Publication information |
Source: Congregationalist and Christian World Source type: magazine Document type: editorial Document title: “Expel Anarchists” Author(s): anonymous Date of publication: 14 September 1901 Volume number: 86 Issue number: 37 Pagination: 380-81 |
Citation |
“Expel Anarchists.” Congregationalist and Christian World 14 Sept. 1901 v86n37: pp. 380-81. |
Transcription |
full text |
Keywords |
anarchism (personal response); anarchism (dealing with). |
Named persons |
Humbert I; Ida McKinley; William McKinley; Foster M. Voorhees. |
Document |
Expel Anarchists
The iniquity of the attempt to assassinate the
President is not yet fully realized. It is, indeed, seen, that the act was not
committed merely against a person, however exalted and beloved. It is recognized
as an assault on the nation, whose people, by their free choice, made Mr. McKinley
their official head. It is now generally admitted that the miscreant who fired
the shots is not alone responsible for the crime. Those who incited him to the
deed, whether or not they knew he planned it, are criminals. So also are all
those who counsel the murder of rulers and defend as right the killing of persons
whom they do not like or who hold views of government and society of which they
disapprove.
But when the full extent of this crime against
the American people is seen, they themselves will plead guilty and repent. They
have harbored knowingly men and women who have planned such crimes and who have
openly rejoiced in having carried out their plans. They have permitted anarchists
to publish arguments advocating the murder of rulers and to circulate them freely.

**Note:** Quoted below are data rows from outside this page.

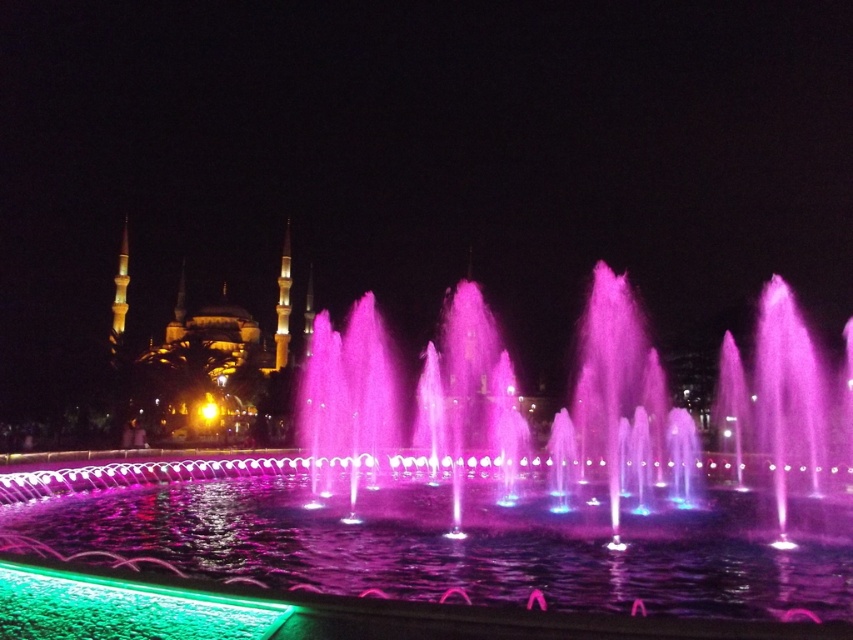
You are standing at the edge of the fountain and want to know which water jet is taller. Can you tell me which one is taller between the pink translucent water at center and the green glass water at lower left?

The pink translucent water at center has a greater height compared to the green glass water at lower left, so the pink translucent water at center is taller.

You are a maintenance worker tasked with cleaning the fountain. You have a 3 meter long pole tool. You need to reach the pink translucent water at center from the green glass water at lower left. Can you reach it with your current tool?

The distance between the pink translucent water at center and green glass water at lower left is 3.24 meters. Since the pole tool is only 3 meters long, it is 0.24 meters shorter than needed. Therefore, you cannot reach the pink translucent water at center from the green glass water at lower left with the current tool.

You are standing in front of the fountain and looking at the two points marked in the image. Which point, point (x=738, y=557) or point (x=804, y=509), is closer to you?

Point (x=738, y=557) is closer to you than point (x=804, y=509).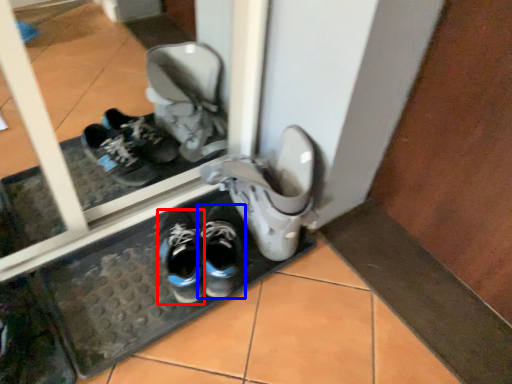
Question: Which point is closer to the camera, running shoe (highlighted by a red box) or footwear (highlighted by a blue box)?

Choices:
 (A) running shoe
 (B) footwear

Answer: (A)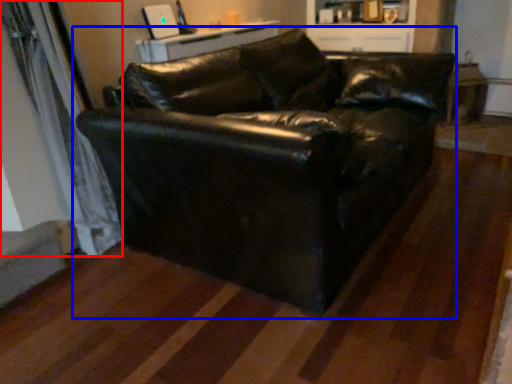
Question: Among these objects, which one is farthest to the camera, curtain (highlighted by a red box) or studio couch (highlighted by a blue box)?

Choices:
 (A) curtain
 (B) studio couch

Answer: (A)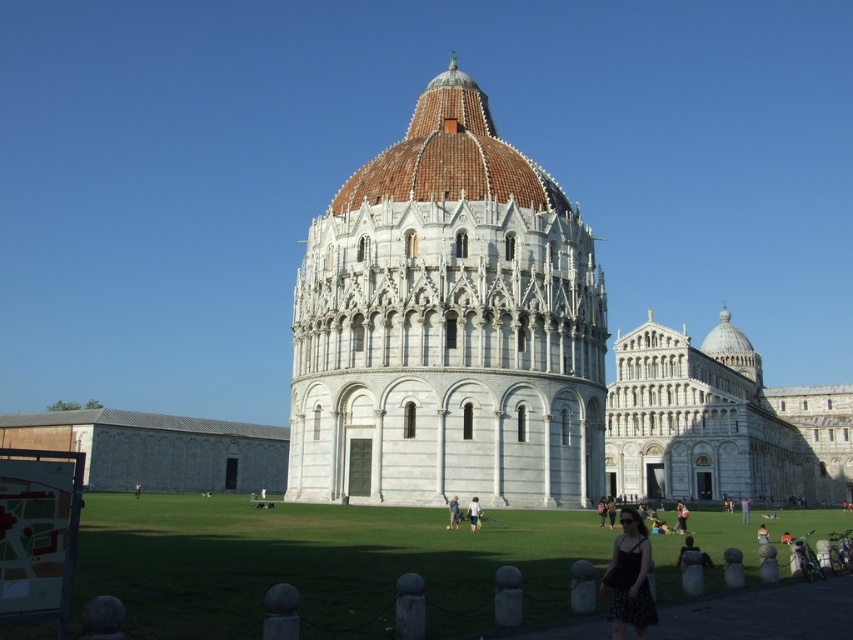
Looking at this image, you are standing in Piazza dei Miracoli and want to take a photo of the brown tiled dome at center and the light brown leather jacket at center. Which object should you focus on first to ensure both are in the frame?

You should focus on the brown tiled dome at center first because it is closer to you than the light brown leather jacket at center, ensuring both are in the frame.

You are standing in Piazza dei Miracoli in Pisa, Italy, and you want to take a photo of the brown tiled dome at center. If your camera can focus on objects up to 50 meters away, will you be able to capture the dome clearly?

The brown tiled dome at center and the camera are 49.09 meters apart, which is within the camera focus range of up to 50 meters. Therefore, you can capture the dome clearly.

You are standing in the Piazza dei Miracoli in Pisa and see the white marble tower at center and the light brown leather jacket at center. Which object is wider?

The white marble tower at center is wider than the light brown leather jacket at center according to the description.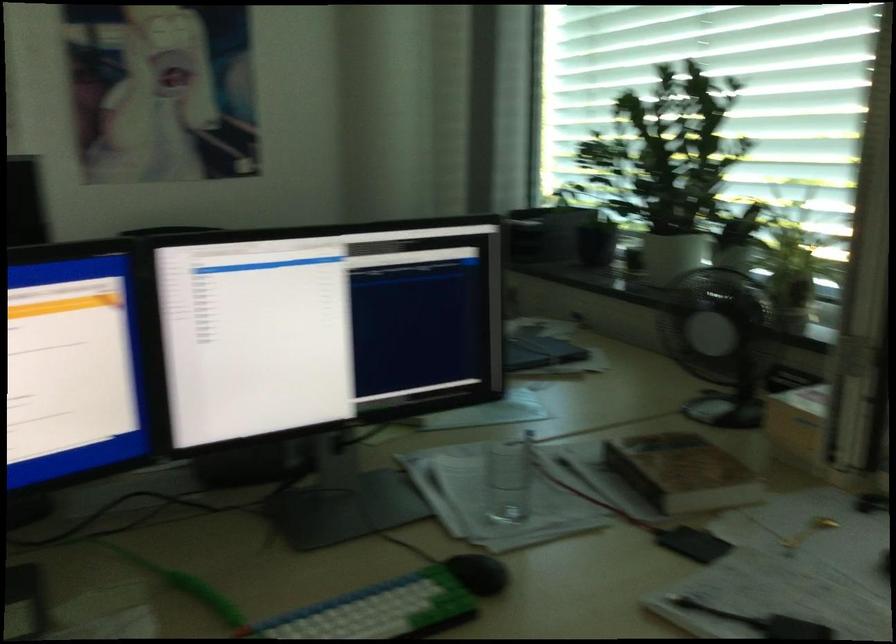
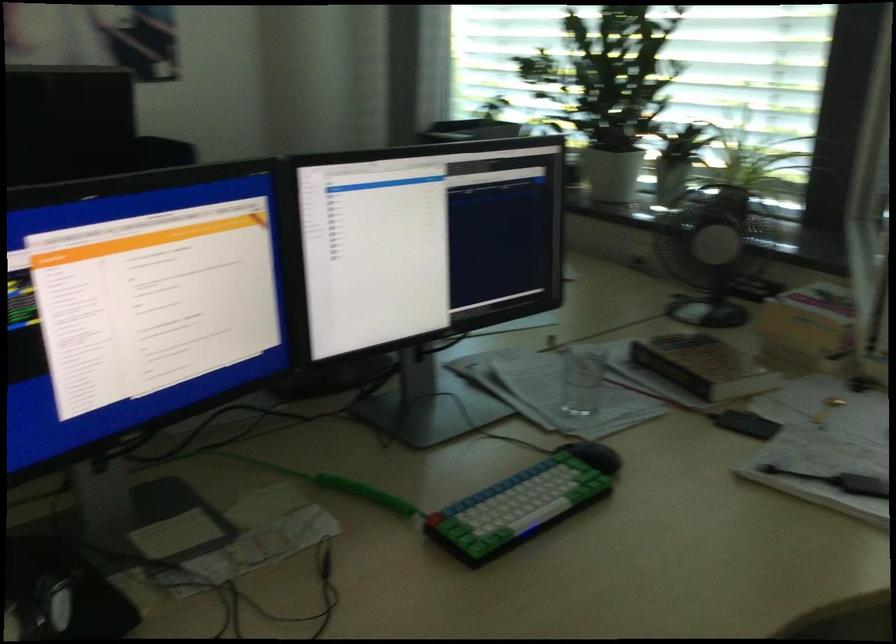
Where in the second image is the point corresponding to the point at 659,474 from the first image?

(703, 366)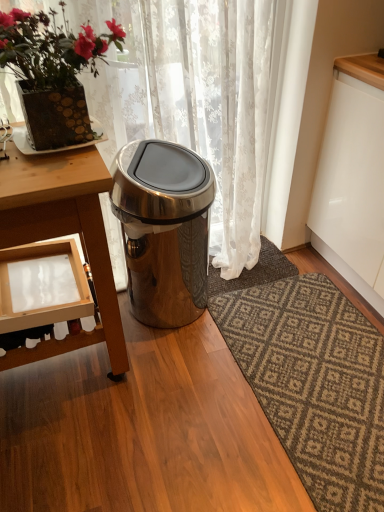
Where is `vacant region in front of wooden table at left`? This screenshot has height=512, width=384. vacant region in front of wooden table at left is located at coordinates (85, 456).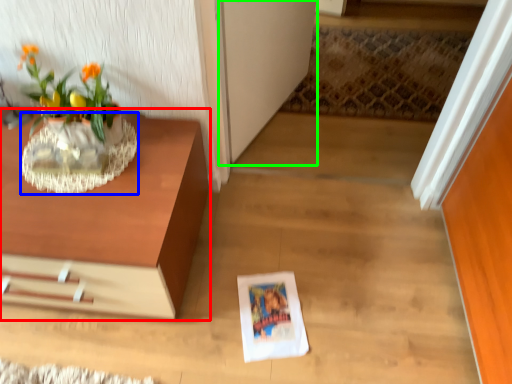
Question: Which object is positioned closest to table (highlighted by a red box)? Select from vase (highlighted by a blue box) and glass door (highlighted by a green box).

Choices:
 (A) vase
 (B) glass door

Answer: (A)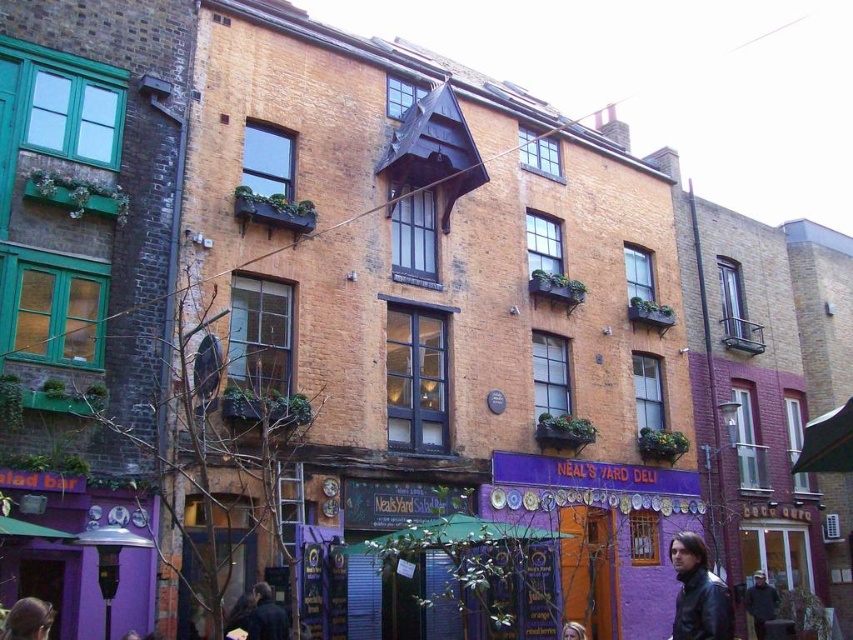
Question: Is black leather jacket at lower right to the right of dark brown hair at lower left from the viewer's perspective?

Choices:
 (A) yes
 (B) no

Answer: (A)

Question: Among these objects, which one is nearest to the camera?

Choices:
 (A) dark brown hair at lower left
 (B) blonde hair at center
 (C) dark gray jacket at lower right

Answer: (A)

Question: Can you confirm if black leather jacket at lower right is positioned above dark brown hair at lower left?

Choices:
 (A) no
 (B) yes

Answer: (A)

Question: Which object is farther from the camera taking this photo?

Choices:
 (A) blonde hair at center
 (B) dark blue jacket at lower left

Answer: (B)

Question: Does dark brown hair at lower left appear over blonde hair at center?

Choices:
 (A) yes
 (B) no

Answer: (A)

Question: Which of the following is the closest to the observer?

Choices:
 (A) (717, 627)
 (B) (26, 612)
 (C) (581, 636)

Answer: (B)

They have allowed, without protest, meetings of the avowed enemies of society
to encourage one another to such deeds, and our news- [380][381]
papers have published widely their incendiary utterances.
It is but little more than a year since a sister
nation was plunged into such grief over the death of its ruler as that which
threatens us. Our sympathies have been deeply stirred for Mrs. McKinley, even
while we have been shuddering over the loss to the nation and to the peace of
the world if her husband should die. But the widow of King Humbert mourns a
husband whom she and the people of Italy believed as good and wise a man as
we believe Mr. McKinley to be. Her expression of sympathy with the President’s
wife is especially pathetic in view of the fact that the plot which ended in
the assassination of the king was hatched in this country. The assassin was
sent from this land, and those who sent him are allowed, unmolested, to celebrate
publicly their dastardly crime, and to spread abroad sentiments which may lead
to other like crimes. Nor is that nest of professed enemies of mankind the only
one. Others exist in Boston, New Bedford, in Chicago and in various parts of
the country. These conspirators are not American citizens. They seek the protection
of our laws which they aim to destroy and gain their support from those whose
government they are studying to overthrow. The American people consent to all
this. Are they free from guilt?
A man may be excusable if he allows a rattlesnake
to live in his garden so long as he is unacquainted with the nature of the reptile;
but when he knows what poison is in its fangs and has seen death inflicted by
it, and hears its rattle every time he steps out of his house, he is verily
guilty if he delays killing it because he and his own family have thus far escaped
its bite. These venomous anarchists have sounded their note of alarm quite too
long. They may disown complicity with the would-be murderer of the President.
But it is such pernicious and insensate talk as theirs which incited him to
the deed. They say they have no dislike to Mr. McKinley, but that the trouble
is with the conditions of society. We bear no malice against these misguided
men and women, but present conditions of society should not permit them to remain
in the country whose protection and hospitality they have so shamefully abused.
They should be summarily sent back to the lands they came from, or if that cannot
be done they should be allowed no place here except in a safe prison, or in
some colony by themselves, where they could experience the coveted privilege
of living without government.
The day has gone by, also, when either Great Britain
or the United States can justify refusal to join with continental Europe in
an effort to unearth and banish from society all who deny the authority of the
state. The time has come for federal legislation which will make even an attempt
to take the life of a president high treason. The State of New Jersey, especially,
ought to root out the brood of Anarchists who make Paterson their home, who
glory in the fact that they destroyed King Humbert of Italy, and who, under
the present laws of the state, as Governor Voorhees has to admit with humiliation,
cannot be touched. It is gratifying to read that he stands pledged to see to
it that New Jersey puts laws on its statute-books at the next sitting of its
legislature which will alter the situation radically. Illinois was forced to
face this issue some years ago, and has a law which, if enforced, would go far
toward meeting the situation. But it has not been enforced as it should be,
or as it will be now that we have the light of Buffalo’s tragedy on the issue
involved. License has been confounded with liberty. The American people are
about to reaffirm a distinction which is deep in its significance.